* **TEXTO DEL EJERCICIO**
En los 22 días de infierno desencadenados por los gobernantes israelíes sobre Gaza ha quedado claro, por enésima vez, que el poderío militar del Estado israelí puede causar un sufrimiento humano de proporciones monstruosas y una enorme devastación material, pero no puede poner fin al añejo conflicto en Medio Oriente, y que Tel Aviv ni siquiera puede lograr, por la vía del aplastamiento bélico, la seguridad de los habitantes de Israel. Logró evidenciarse a sí mismo ante el mundo, en cambio, como un régimen que recurre al terrorismo, que atropella la legalidad internacional y los principios y valores humanos básicos y que no reconoce más ley que la de la fuerza.
Por su parte, las potencias occidentales han quedado desenmascaradas como cómplices, por participación o por omisión, en el genocidio y el despojo del pueblo palestino y se ha puesto de manifiesto la inutilidad del empeño por desconocer y marginar a sus dirigencias reales de las gestiones diplomáticas.

* **LISTA DE TAREAS**
1 - Resume en dos oraciones el texto sobre la ofensiva israelí en Gaza.
2 - Retoma el texto sobre la ofensiva israelí en Gaza y continúalo a partir de su última oración.
Las líneas no tienen relación con el texto.

* **DATOS EXTRAÍDOS**
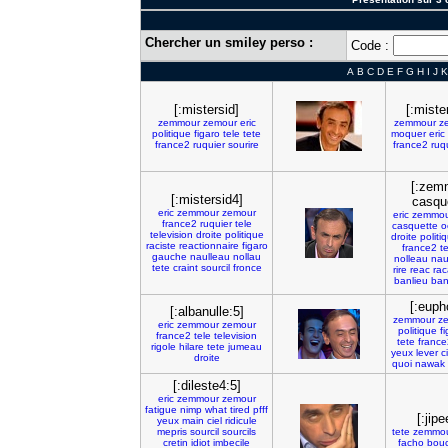
Chercher un smiley perso :
Code :
A
B
C
D
E
F
G
H
I
J
K
[:mistersid]
[:miste
zemmour
zemour
eric
zemmour
z
politique
figaro
tele
tete
moquer
eric
france2
ruquier
sourire
france2
ruq
[:zem
[:mistersid4]
casqu
eric
zemmour
zemour
eric
zemmou
france2
ruquier
tele
casquette
o
television
droite
politique
droite
politi
raciste
reactionnaire
figaro
france2
t
gauche
naulleau
nollau
nolleau
nau
tete
craint
sourcil
fronce
rire
reac
rac
banlieu
ban
[:euph
[:albanulle:5]
zemmour
z
eric
zemmour
zemour
politique
f
france2
tele
television
tete
france
rigole
hilare
tete
jumeau
yeux
lever
c
droite
quoi
nawak
[:dileste4:5]
eric
zemmour
zemour
fatigue
nimp
what
tired
pfff
[:jipe
yeux
main
ciel
ridicule
mepris
sourcil
sourcils
tete
zemmo
cretin
idiot
imbecile
facho
bou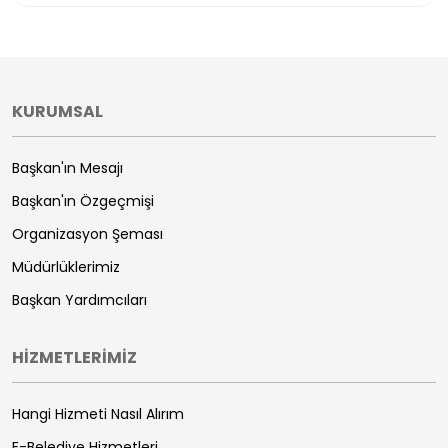
KURUMSAL
Başkan'ın Mesajı
Başkan'ın Özgeçmişi
Organizasyon Şeması
Müdürlüklerimiz
Başkan Yardımcıları
HİZMETLERİMİZ
Hangi Hizmeti Nasıl Alırım
E-Belediye Hizmetleri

* **RESPUESTAS POR TAREA**
1 - Los 22 días de ataques israelíes sobre Gaza mostraron que el poderío militar de Israel causa un sufrimiento humano monstruoso y una enorme devastación, pero no pone fin al conflicto en Medio Oriente ni garantiza la seguridad de los habitantes de Israel, y exhibieron al Estado israelí como un régimen que recurre al terrorismo y solo reconoce la ley de la fuerza. Las potencias occidentales quedaron desenmascaradas como cómplices del genocidio y el despojo del pueblo palestino, y se evidenció la inutilidad de marginar de las gestiones diplomáticas a las dirigencias palestinas reales.

2 -
Es vergonzoso, en efecto, que se haya excluido de los movimientos diplomáticos realizados en el curso de la ofensiva a Hamas, y que Israel, en el colmo de la irrealidad, pretenda firmar acuerdos de cese al fuego no con ese grupo, que ostenta el poder real en Gaza, sino con Condoleezza Rice. Hamas puede ser una fuerza política criticable por su fundamentalismo –no más impresentable, por cierto, que el integrismo sionista de los gobernantes israelíes– pero, guste o no a los gobiernos occidentales, ganó legítimamente el poder en unos comicios transparentes y ejemplares.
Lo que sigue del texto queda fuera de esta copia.